La Saskatchewan face au défi de l’exode rural

En Saskatchewan, les zones rurales sont confrontées à des défis structurels importants, alimentant un exode continu depuis plusieurs années. Face à ce constat, des associations communautaires cherchent à rendre les régions attractives par divers moyens.

En 2025, selon les estimations de Statistique Canada, la Saskatchewan a atteint un niveau de population record avec plus de 1 260 000 habitants.

Toutefois, il subsiste une grande disparité dans la croissance démographique entre les régions urbaines et rurales.

Car ce n’est pas un fait nouveau : si la population diminue dans les villes et villages en dehors des grands centres urbains, c’est à cause du départ des jeunes et de l’absence de services.

Alors, pour inverser la tendance, le Conseil économique et coopératif de la Saskatchewan (CÉCS) a lancé le 28 avril dernier un salon de l’emploi où se croisent employeurs et chercheurs d’emplois en région afin de montrer tout ce que la ruralité a à offrir.

« Le forum Rural Sask 2026 crée des connexions sur le plan physique, stratégique et relationnel afin de favoriser les liens bien au-delà de l’activité en question », indique Coralie Mpoyo, coordonnatrice des communications et marketing au CÉCS.

Concrètement, « on ne met pas juste des gens dans une salle, mais on aligne les besoins des employeurs et municipalités avec ceux des chercheurs d’emploi dans un contexte beaucoup plus structuré », détaille l’agente.

Investir pour contenir l’exode

Le gouvernement provincial souhaite lui aussi lutter contre le dépeuplement de ses régions.

Le budget provincial 2026-2027 prévoit ainsi plus de 712 millions de soutien aux municipalités avec une hausse importante des transferts aux zones rurales. 

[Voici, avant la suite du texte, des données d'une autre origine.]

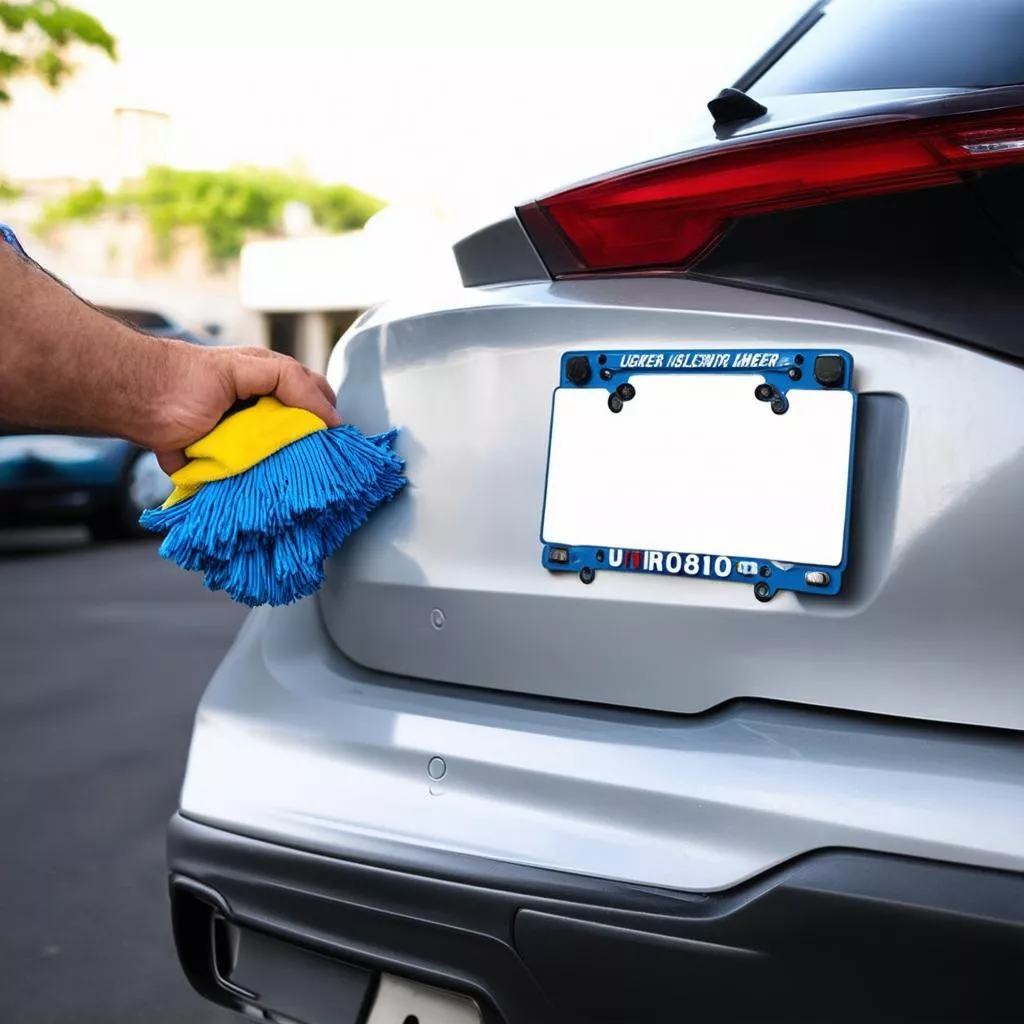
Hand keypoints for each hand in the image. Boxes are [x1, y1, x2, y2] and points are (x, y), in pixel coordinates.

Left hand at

Au niveau local, les organismes comme le CÉCS s’inscrivent donc dans la continuité de l’action gouvernementale en faisant la promotion du développement économique en milieu rural à travers l’entrepreneuriat et la revitalisation des communautés francophones. 

« Nous relions les chercheurs d’emplois aux employeurs, municipalités et fournisseurs de service », poursuit Coralie Mpoyo.

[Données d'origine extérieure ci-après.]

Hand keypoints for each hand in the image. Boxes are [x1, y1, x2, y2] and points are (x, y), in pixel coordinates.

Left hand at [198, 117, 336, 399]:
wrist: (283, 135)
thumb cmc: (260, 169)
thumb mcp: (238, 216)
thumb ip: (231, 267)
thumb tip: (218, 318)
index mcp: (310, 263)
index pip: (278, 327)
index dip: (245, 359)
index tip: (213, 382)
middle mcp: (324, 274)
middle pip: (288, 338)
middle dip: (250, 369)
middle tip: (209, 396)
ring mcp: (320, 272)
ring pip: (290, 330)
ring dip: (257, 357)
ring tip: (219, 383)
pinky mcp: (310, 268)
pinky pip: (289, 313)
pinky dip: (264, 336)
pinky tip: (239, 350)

« Sur le terrain, nous soutenons la création et la croissance d’entreprises, nous accompagnons les employeurs dans leurs recherches de main-d’œuvre et nous travaillons aussi dans le renforcement de la présence économique francophone et bilingue en Saskatchewan », précise-t-elle.

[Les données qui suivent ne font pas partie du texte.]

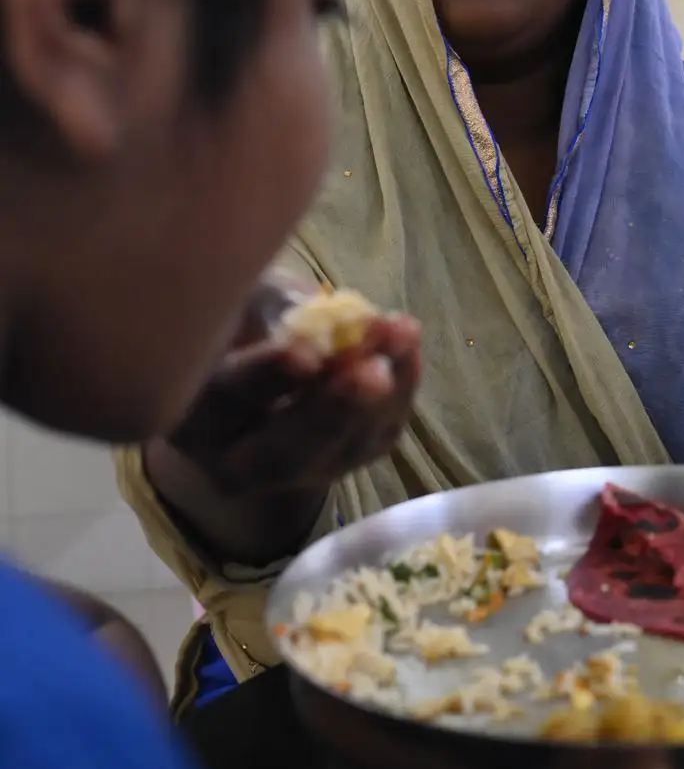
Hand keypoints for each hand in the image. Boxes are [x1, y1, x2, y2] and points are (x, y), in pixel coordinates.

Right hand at [166, 272, 419, 501]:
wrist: (260, 362)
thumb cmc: (238, 317)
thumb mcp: (240, 297)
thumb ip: (269, 307)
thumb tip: (316, 317)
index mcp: (190, 417)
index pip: (226, 402)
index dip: (267, 378)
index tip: (303, 352)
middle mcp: (235, 462)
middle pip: (284, 453)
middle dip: (332, 409)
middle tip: (370, 371)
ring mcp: (297, 472)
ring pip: (341, 450)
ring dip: (380, 393)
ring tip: (400, 335)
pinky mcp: (346, 459)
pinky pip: (378, 435)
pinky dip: (400, 388)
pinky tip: (407, 341)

Exemple à Zenon Park, un village de moins de 200 habitants situé au nord-est de la province, où les initiatives pour renforcer le sentiment d’appartenance ne manquent pas.

Pour limiter l’exode rural, Myriam Perrault, directrice générale de l’Association fransaskoise de Zenon Park (AFZP), ne lésine pas sur les moyens afin de maintenir les jeunes dans la localité.

« Nos activités créent des liens communautaires et donnent un espace aux jeunes où ils peuvent vivre leur langue et culture », témoigne-t-elle.

Et d’ajouter : « On travaille aussi main dans la main avec l'école Notre-Dame-des-Vertus et on enrichit l'expérience des élèves en offrant un espace extrascolaire où le français existe. »

La jeune femme engagée pour sa communauté reste toutefois lucide.

« Bien sûr, on ne peut pas arrêter l'exode rural, car c'est un problème systémique de la société, mais il est sûr que nos jeunes vont devenir des ambassadeurs pour notre communauté. »

Faire preuve de créativité

Surtout, l’objectif est de pourvoir les postes vacants dans les zones rurales afin d’y maintenir les services et l'économie.

Selon la responsable des communications et du marketing du CÉCS, « il est primordial de faire connaître les autres endroits et opportunités d’emplois en dehors des grandes villes et de faire découvrir aux gens les opportunités de vie et d’intégration en milieu rural ».

Message reçu à Zenon Park où l’AFZP mise sur la valorisation de la culture et de la langue françaises pour attirer des touristes, des travailleurs et des entrepreneurs.

En 2023, Myriam Perrault et son équipe ont mis sur pied un projet de Route historique visant à faire découvrir l’histoire de leur communauté, tout en offrant des emplois aux jeunes du village. 

« Le projet a fourni un travail temporaire à plus de dix personnes provenant de divers secteurs », indique la directrice de l’AFZP.

« On a aussi profité des entreprises de la région pour garder la production locale. Grâce au projet, nous avons maintenant une tournée autoguidée pour attirer des touristes dans la région », se félicite la jeune femme qui ne compte pas baisser les bras.